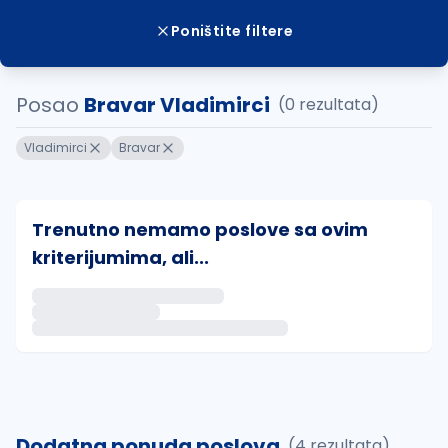
Poništite filtere
Posao
Bravar Vladimirci
(0 rezultata)
Vladimirci
Bravar
Trenutno nemamo poslove sa ovim
kriterijumima, ali...
Ako sačuvate ovu pretragu, obavestićemo vas putem 
uvajte pretragu
Dodatna ponuda poslova
(4 rezultata)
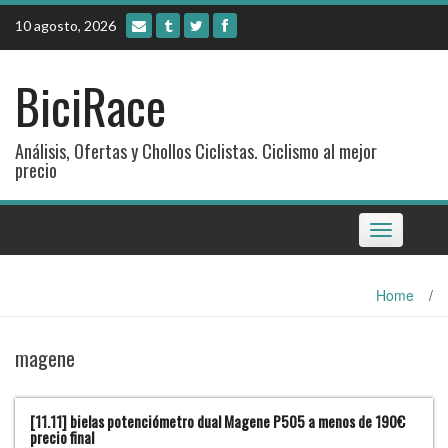
Skip
10 agosto, 2026
to
content
BiciRace
Análisis, Ofertas y Chollos Ciclistas. Ciclismo al mejor
precio
Toggle
navigation
Home
/
magene
[11.11] bielas potenciómetro dual Magene P505 a menos de 190€
precio final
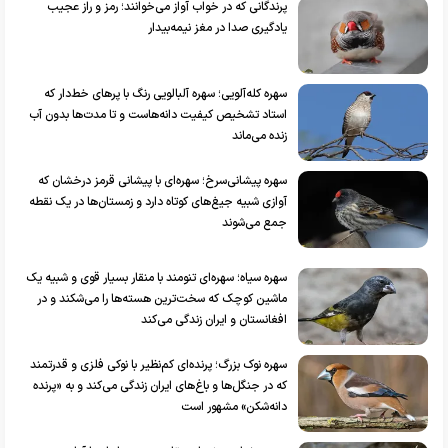
پرندگانی که در خواب آواز می‌خوانند؛ رمز و راز عجیب
یادگیری صدا در مغز نیمه‌بیدار
سهره کله‌آلویی؛ سهره آلبالویی‌ رنگ با پر‌های خط‌دار که
استاد تشخیص کیفیت دانه‌هاست و تا مدت‌ها بدون آب
زنده می‌ماند
سهره پیشانی‌سرخ؛ سهره‌ای با پیشانی قرمز درخشان که
آوازی شبیه جیغ‌های کوتاه دارد و زمستان‌ها در یک نقطه
جمع می‌شوند
سهره سیاه؛ سهره‌ای تنومند با منقار بسیار قوی و شبیه یک
ماشین کوچک که سخت‌ترین هسته‌ها را می‌شکند و در
افغانستان و ایران زندگی می‌کند
سهره نوک بزرگ؛ پرنده‌ای کم‌نظیر با نوکی فلزی و قدرتمند
که در جنگل‌ها و باغ‌های ایران زندگی می‌کند و به «پرنده
دانه‌شکن» مشهور است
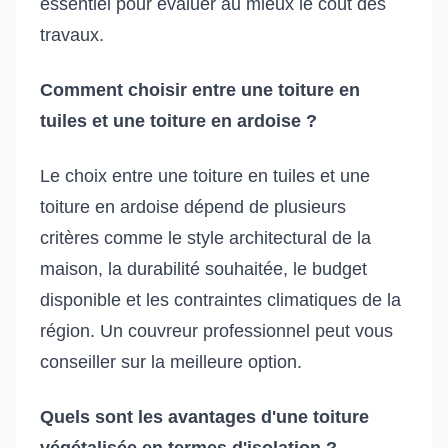
essentiel pour évaluer au mieux le coût des
travaux.
Comment choisir entre une toiture en
tuiles et une toiture en ardoise ?
Le choix entre une toiture en tuiles et une
toiture en ardoise dépend de plusieurs
critères comme le style architectural de la
maison, la durabilité souhaitée, le budget
disponible et les contraintes climatiques de la
région. Un couvreur professionnel peut vous
conseiller sur la meilleure option.
Quels sont les avantages d'une toiture
végétalisée en termes d'isolation ?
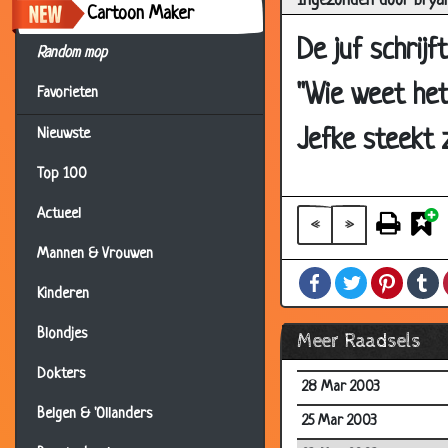
Ingezonden door brya
Cartoon Maker
12 Apr 2003
De juf schrij
09 Apr 2003
Random mop
09 Apr 2003
"Wie weet het
Favorieten
09 Apr 2003
Jefke steekt z
Nieuwste
07 Apr 2003
Top 100
05 Apr 2003
Actueel
04 Apr 2003
«
»
30 Mar 2003
Mannen & Vrouwen
Facebook
Twitter
Pintere
T
30 Mar 2003
Kinderen
29 Mar 2003
Blondjes
Meer Raadsels
28 Mar 2003
Dokters
28 Mar 2003
Belgen & 'Ollanders
25 Mar 2003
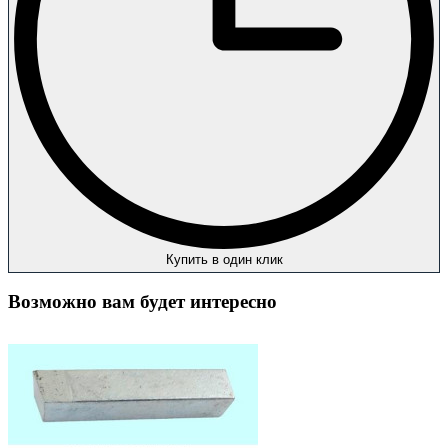
Купить в один клик
Возможно вам будет интересно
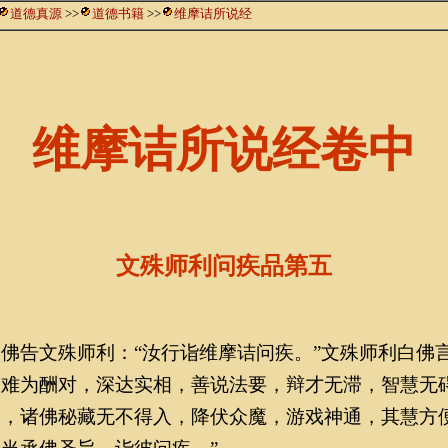
道德真源
>>
道德书籍
>>
维摩诘所说经
维摩诘所说经卷中
文殊师利问疾品第五
告文殊师利：“汝行诣维摩诘问疾。”文殊师利白佛言
，难为酬对，深达实相，善说法要，辩才无滞，智慧无
知，诸佛秘藏无不得入，降伏众魔，游戏神通，其慧方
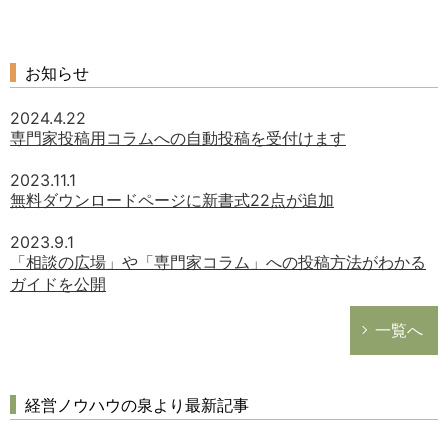
お知らせ
2024.4.22
専門家投稿用コラムへの自動投稿を受付けます
2023.11.1
無料ダウンロードページに新書式22点が追加
2023.9.1
「相談の広場」や「専門家コラム」への投稿方法がわかる
ガイドを公開
一覧へ
経営ノウハウの泉より最新記事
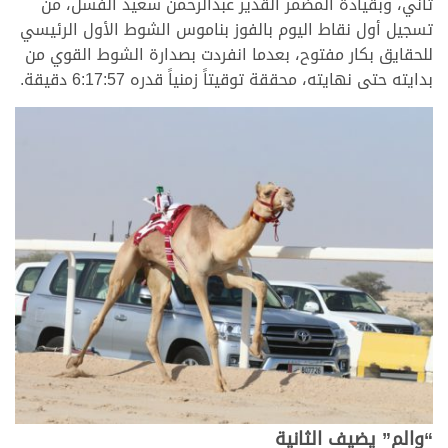
ثاني، وبقيادة المضمر القدير عبدالرحمن سعيد الفسل، من
تسجيل أول نقاط اليوم بالفوز بناموس الشوط الأول الرئيسي
للحقايق بكار مفتوح، بعدما انفردت بصدارة الشوط القوي من
بدايته حتى نهايته، محققة توقيتاً زمنياً قدره 6:17:57 دقيقة.
“والم” يضيف الثانية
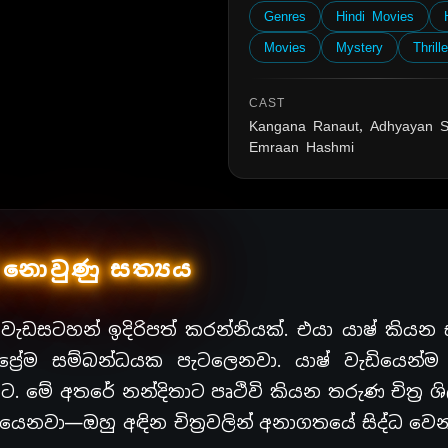
Genres
Hindi Movies
Movies
Mystery
Thrille
CAST
Kangana Ranaut, Adhyayan 
Emraan Hashmi
 නොවුණු සත්‍යය
ී වැඩසටහන් ඉදිරිපත් කරන්නියක්. එයා යාෂ් කියන
ප්‍රේම සම්බන්ධයක පැටලෙනවා. යාෂ් වැඩියෙන්
මේ අතරේ නන්දිතාට පෘථිවි කියන තරුණ චිත්‍ර ශි
ියෙනවා—ඔහු අඳින චිත්‍රවලින් අනාගතයේ සිද්ධ ව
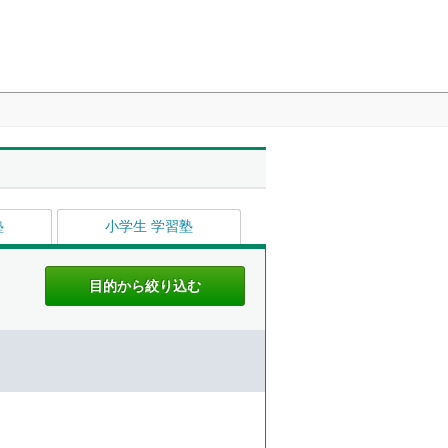
塾
小学生 学習塾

____

- **Exercise**: Exactly as written, copy out the listing, but without any pictures.

- **Problem solution**:
Poništite filtere
Posao
Bravar Vladimirci
(0 rezultata)
Vladimirci
Bravar
Trenutno nemamo poslove sa ovim
kriterijumima, ali...
Ako sačuvate ovu pretragu, obavestićemo vas putem 
uvajte pretragu
Dodatna ponuda poslova
(4 rezultata)
Skip
10 agosto, 2026
to
content
BiciRace
Análisis, Ofertas y Chollos Ciclistas. Ciclismo al mejor
precio
Toggle
navigation
Home
/
magene
[11.11] bielas potenciómetro dual Magene P505 a menos de 190€
precio final
پرندگانی که در خواب آواز می‌خوانند؛ رمز و راز عجیب
یادگیری صدا در مغز نیمه‌بیدار
سهره کله‌آلویی؛ سهره آلبالویی‌ رنگ با پر‌های خط‌دار که
استاد تشخیص کیفیت دانه‌هاست و تا مدت‌ها بدون آب
زنده می‌ماند
سهره پیشانی‌سرخ؛ سهره‌ای با پیشانی قرمز درخشان که
آوازی شبیه جیغ‌های کوتاه دارد و زمستان‌ها در یک نقطه
جمع می‌شوند
سهره سیاه؛ سهره‌ای تنومند با منقار بسیار قوی و شبیه یک
ماشین کوچک که سخت‌ترین هسته‌ها را می‌شکند و در
افغانستان و ایران زندگی می‌کند
سهره نوک بزرگ؛ پرنده‌ای کم‌نظیر با نوکی فلزی و قدرتمند
که در جنگل‌ها و باغ‌های ایران زندگی می‌کند و به «پرنده
دانه‌شکن» مشهور است
essentiel pour évaluer au mieux le coût des
travaux.
Comment choisir entre une toiture en
tuiles et une toiture en ardoise ?
Le choix entre une toiture en tuiles et une
toiture en ardoise dépend de plusieurs
critères comme le style architectural de la
maison, la durabilité souhaitée, le budget
disponible et les contraintes climatiques de la
région. Un couvreur professionnel peut vous
conseiller sur la meilleure option.
Quels sont les avantages d'une toiture
végétalisée en termes d'isolation ?
Ingezonden door brya
Cartoon Maker
12 Apr 2003
De juf schrij
09 Apr 2003
Random mop
09 Apr 2003
"Wie weet het
Favorieten
09 Apr 2003
Jefke steekt z
Nieuwste
07 Apr 2003
Top 100
05 Apr 2003
Actueel
04 Apr 2003
«
»
30 Mar 2003
Mannen & Vrouwen
Facebook
Twitter
Pintere
T
30 Mar 2003
Kinderen
29 Mar 2003
Blondjes
Meer Raadsels
28 Mar 2003
Dokters
28 Mar 2003
Belgen & 'Ollanders
25 Mar 2003
Купить в один клик
Возможно вам будет интересно
道德真源
>>
道德书籍
>>
维摩诘所说经
维摩诘所说经卷中
文殊师利问疾品第五
告文殊师利：“汝行诣维摩诘问疾。”文殊师利白佛言
，难为酬对，深达实相，善说法要，辩才无滞，智慧无
知，诸佛秘藏无不得入，降伏众魔，游戏神通，其慧方
お知らせ
2024.4.22
専門家投稿用コラムへの自動投稿を受付けます
2023.11.1
無料ダウンロードページに新書式22点が追加
2023.9.1
「相談の広場」や「専門家コラム」への投稿方法がわかる
ガイドを公開
一覧へ
経営ノウハウの泉より最新記事
ثاني، وبقيادة المضمر القدير عبدالرحمن سعيد الفسل، من
تسجيل أول نقاط اليوم بالفوز بناموس الشوط الأول الرئيسي
للحقايق بكار مفتوح، بعدما انفردت بصدارة الشوط القوي من
بدايته حتى نهايته، محققة توقيتاً زمنياً قدره 6:17:57 دقيقة.
“والم” يضيف الثانية
Genres
Hindi Movies
Movies
Mystery
Thrille
CAST
Kangana Ranaut, Adhyayan 
Emraan Hashmi
 නොවුණු සත්‍යය
ී වැඩසටහන් ඉදිරිපත් කරන්නියක්. එයා යාෂ් කියන
ප්‍රේම සම්බන්ධයක පැටලෙනවා. යාෂ් වැඩියෙන්
මේ අතරේ නන්දිතාට පෘථිවි කියන තරුණ චිත්‍ර ශි
ියෙනවා—ඔහු අඳින චිත්‍රවලින් අනාගතයේ සිද්ධ ව
塾
小学生 学習塾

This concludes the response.